BELIZE CITY, Mon. Oct 19, 2015–Yesterday evening, Lord Michael Ashcroft was supposed to attend the launch of Call Me Dave, an unauthorized biography of the British Prime Minister David Cameron that he co-authored with the award-winning political journalist Isabel Oakeshott, but when he failed to show up at Millbank Tower, in Westminster, London, the news of his ill-health began to surface.
Reports are that the 69-year-old Ashcroft had been in intensive care for 18 days, in an undisclosed hospital in the United States, after he had suffered septic shock, as well as liver and renal failure, but is now said to be out of danger.
Lord Ashcroft was hospitalized on September 22, one day after “Call Me Dave” began to be serialized by British newspaper The Daily Mail.
The day Lord Ashcroft fell ill, he had just flown from Croatia to Turkey, where he had spent time visiting war graves and battlefields to mark the centenary of the Gallipoli campaign that occurred during World War 1.
Channel 5 News, an Ashcroft-owned company, reported tonight, Monday, that doctors were called after Lord Ashcroft suffered severe stomach pain and vomiting. After he was treated with antibiotics, the next day, September 23, he flew to the Turks and Caicos Islands, but his condition worsened and he was admitted to the National Hospital Providenciales.
Lord Ashcroft, however, only stayed an overnight at Providenciales; the following day he flew to Ohio, USA.

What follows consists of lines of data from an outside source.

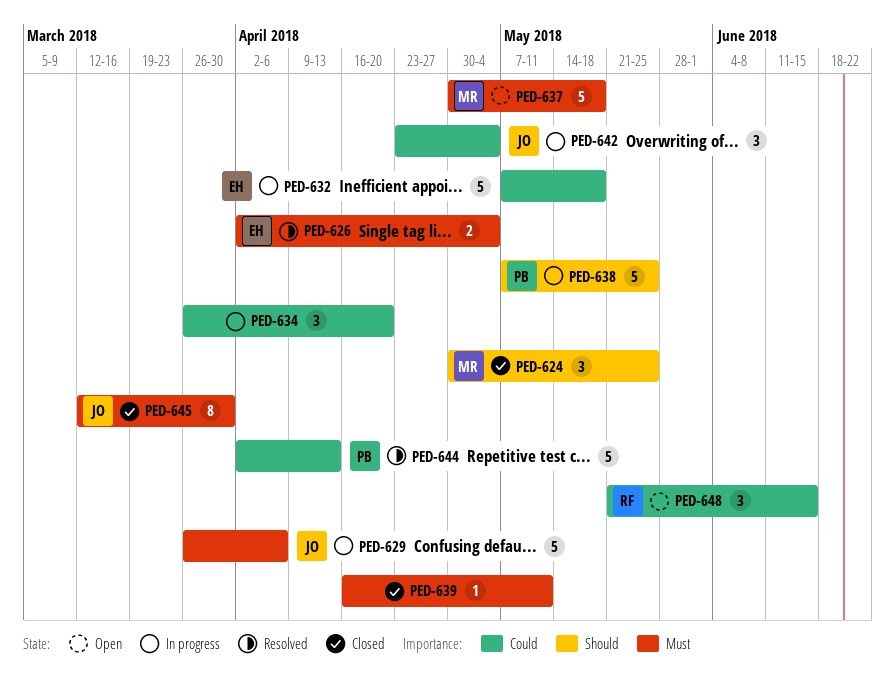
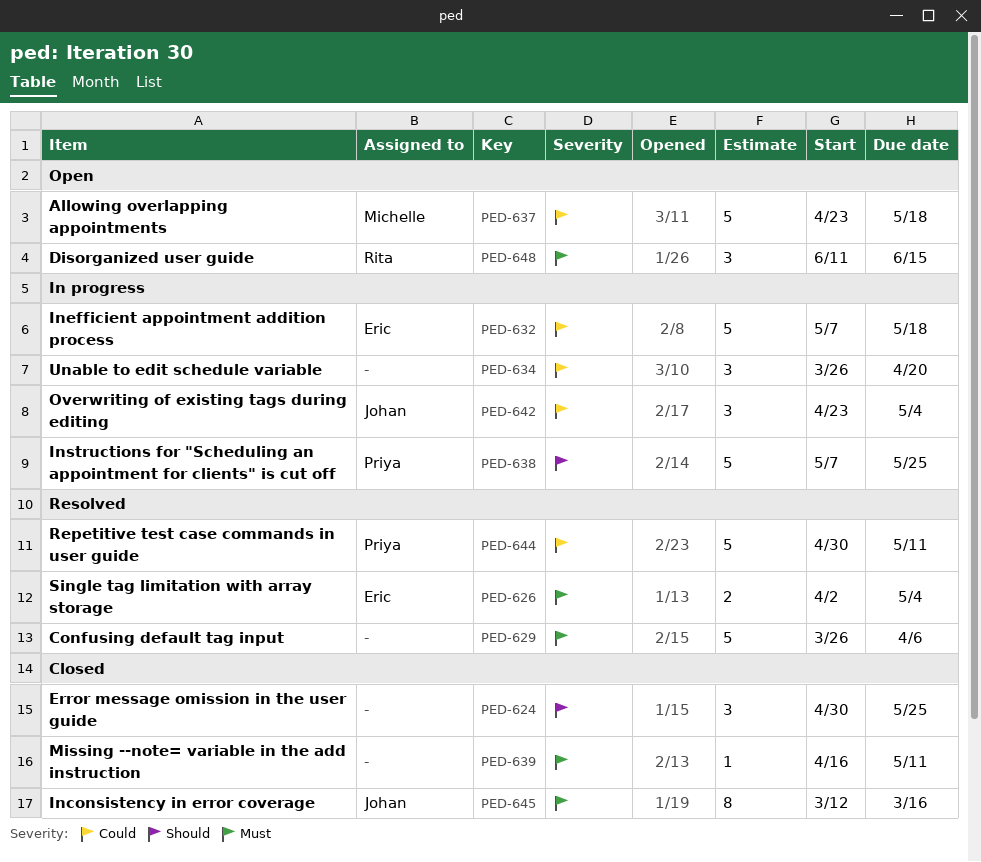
PED-624, owner: Michelle -> none
PED-629, status: In progress -> Resolved
PED-629, owner: Johan -> none
PED-637, priority: Must -> Could
PED-637, start: Apr 30 -> Apr 23
PED-644, start: Apr 2 -> Apr 30
PED-644, due: Apr 13 -> May 11
PED-645, due: Mar 30 -> Mar 16
PED-648, priority: Could -> Must
PED-648, start: May 21 -> Jun 11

It was in the US that he was diagnosed with septic shock, liver failure, renal failure and internal bleeding from an intestinal lesion near his stomach. Channel 5 News reported that he suffered acute fluctuation in blood pressure that is now being treated with medication. Lord Ashcroft is diabetic, and his close family members feared for his life, said Channel 5
Channel 5 News also reported that Lord Ashcroft had to cancel an appearance on the station’s morning show Open Your Eyes. They reported that perhaps he would have talked about the BTL settlement with government
Lord Ashcroft, Channel 5 News said, is out of danger and is looking forward to visiting Belize for some relaxing time at Spooner’s Café, where he enjoys chatting with Belizeans.

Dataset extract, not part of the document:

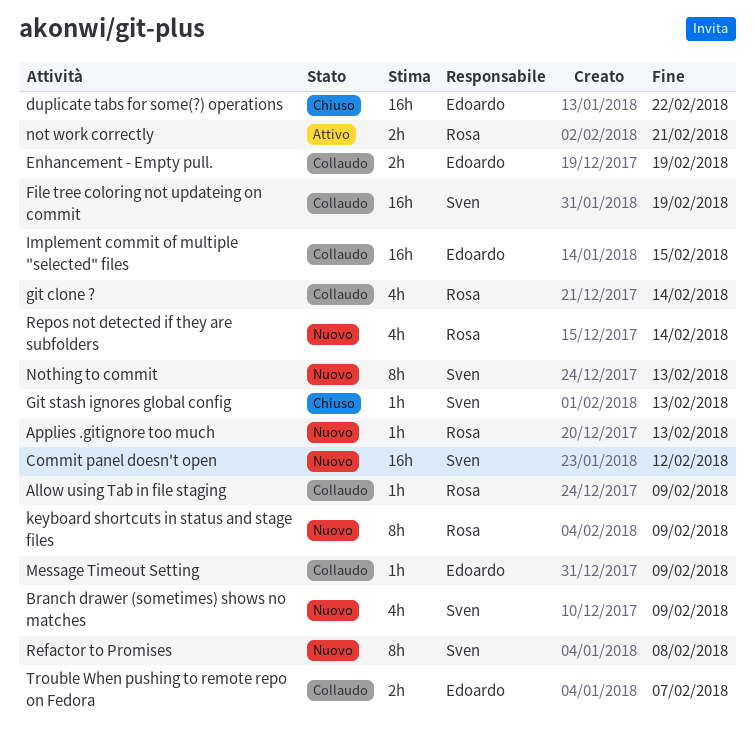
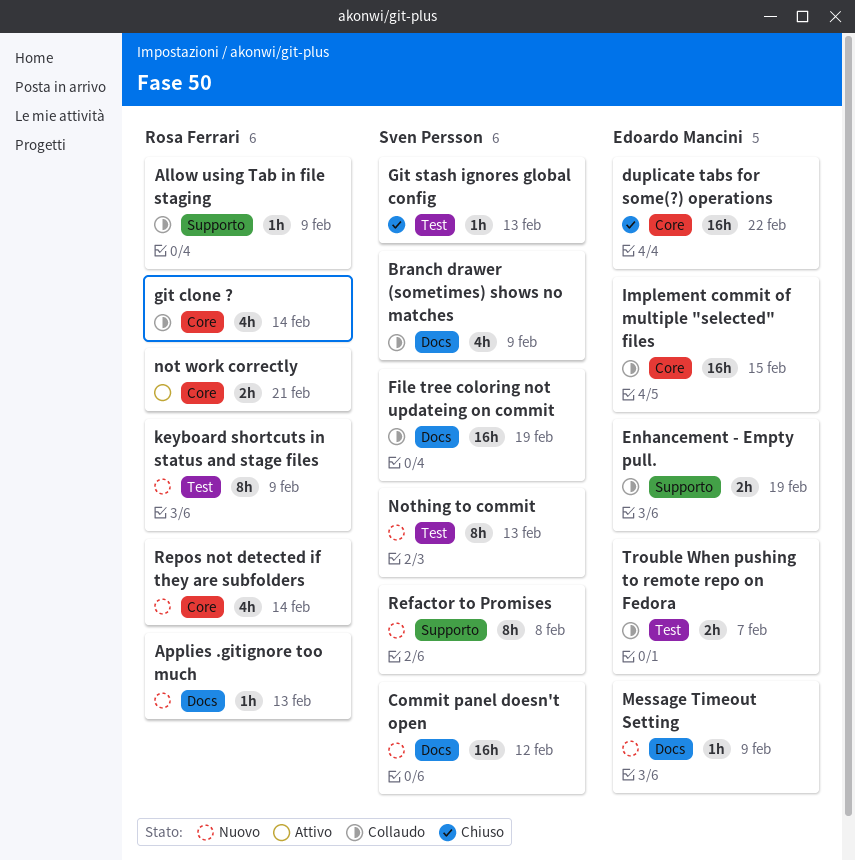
Branch drawer (sometimes) shows no matches, status: Nuovo -> Collaudo
Message Timeout Setting, status: Collaudo -> Nuovo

Call Me Dave is reported to contain some embarrassing anecdotes about British Prime Minister David Cameron during his university days.

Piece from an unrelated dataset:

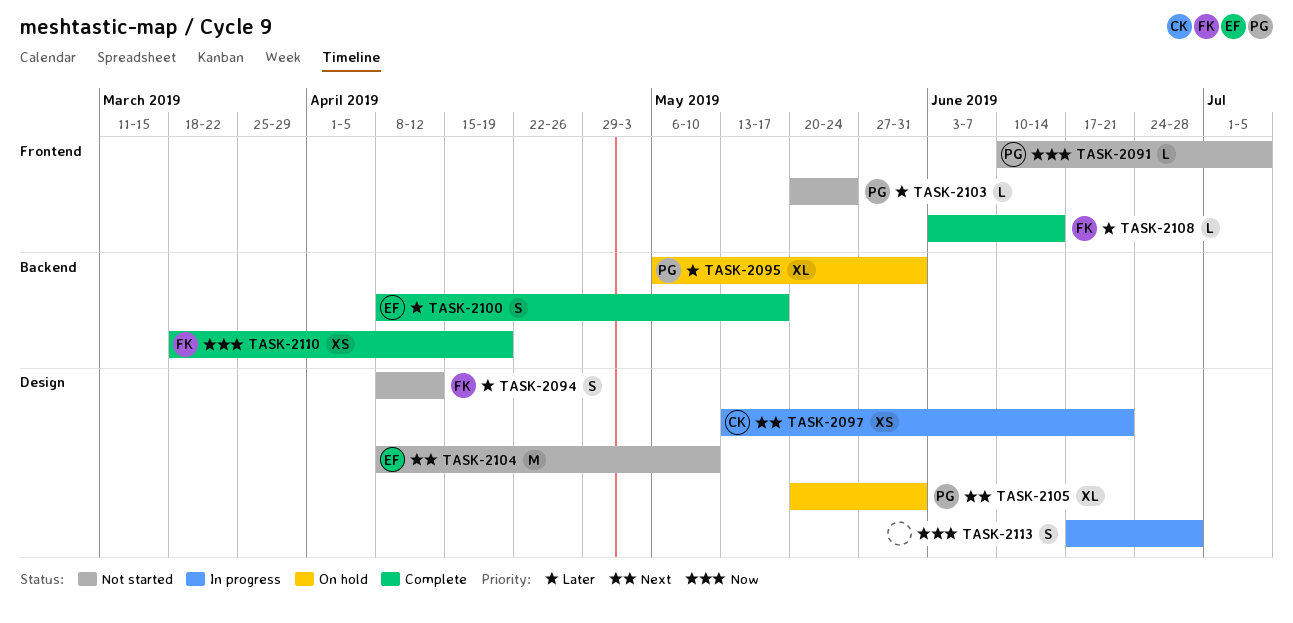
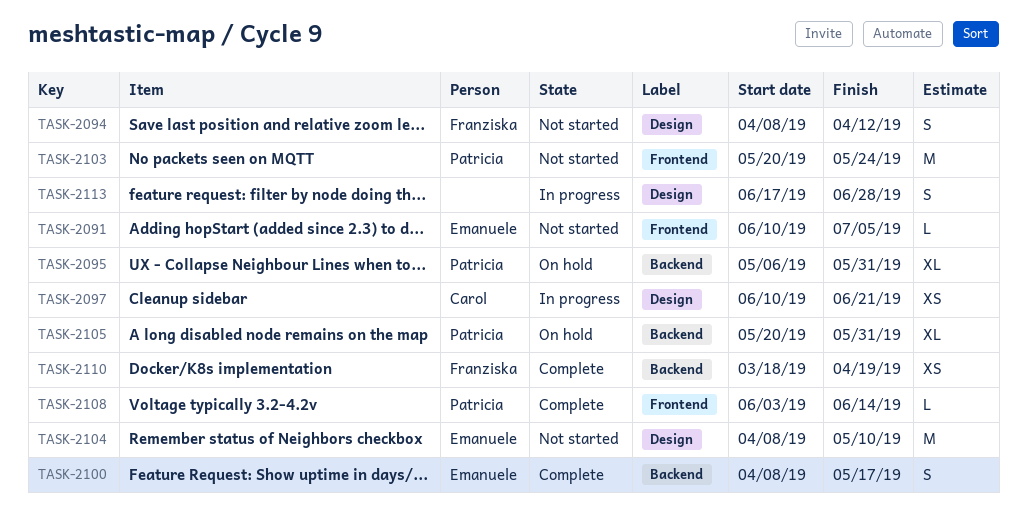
TASK-2091, owner: Patricia -> Emanuele
TASK-2097, start: May 13 -> Jun 10
TASK-2103, estimate: L -> M
TASK-2105, label: Design -> Backend
TASK-2108, owner: Franziska -> Patricia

In the book, Lord Ashcroft had written that Cameron smoked marijuana while he was a university student.
Another claim made by Lord Ashcroft is that Cameron inserted a private part of his anatomy into the mouth of a dead pig.
Since he was unable to attend the launch of the book, Lord Ashcroft sent a message to the gathering, saying, “As you will have just seen, I have been a little pre-occupied for the past four weeks. I haven’t, of course, set foot in the UK since my illness, but I am reliably informed that my book has caused a little bit of a stir.”
Lord Ashcroft also thanked his publisher and co-author for defending the book during the controversy surrounding its publication.
He wrote: “My poor health over the past month has meant that my co-author, Isabel Oakeshott, and my publisher, Iain Dale, have – with support from my private office – been left to defend the book on their own.
“Although they have done a sterling job without me, I am well aware that I should have been standing shoulder-to-shoulder at their side but – as my health deteriorated – that was, of course, impossible.
“I have fought many political and business battles over the past half century, but this is the first one – and, I trust, the last – in which I haven’t led from the front.”
Lord Ashcroft is a British-born billionaire who has extensive business investments in Belize, and is a naturalized Belizean who once served as Belize’s Ambassador to the United Nations. His business enterprise in Belize includes Belize Bank, Belize Bank Holdings, Channel 5 and its parent company Great Belize Productions.
In addition, Lord Ashcroft has been a financial contributor to both the People’s United Party and the United Democratic Party.
The Prime Minister of Belize recently negotiated and settled the Belize Telemedia Limited (BTL) nationalization with Lord Ashcroft during private negotiations in Miami, where he agreed to pay compensation for government’s seizure of the telecommunications company, bringing an end to about 90 percent of the litigation between the government of Belize and the so-called Ashcroft alliance that has been going on for years.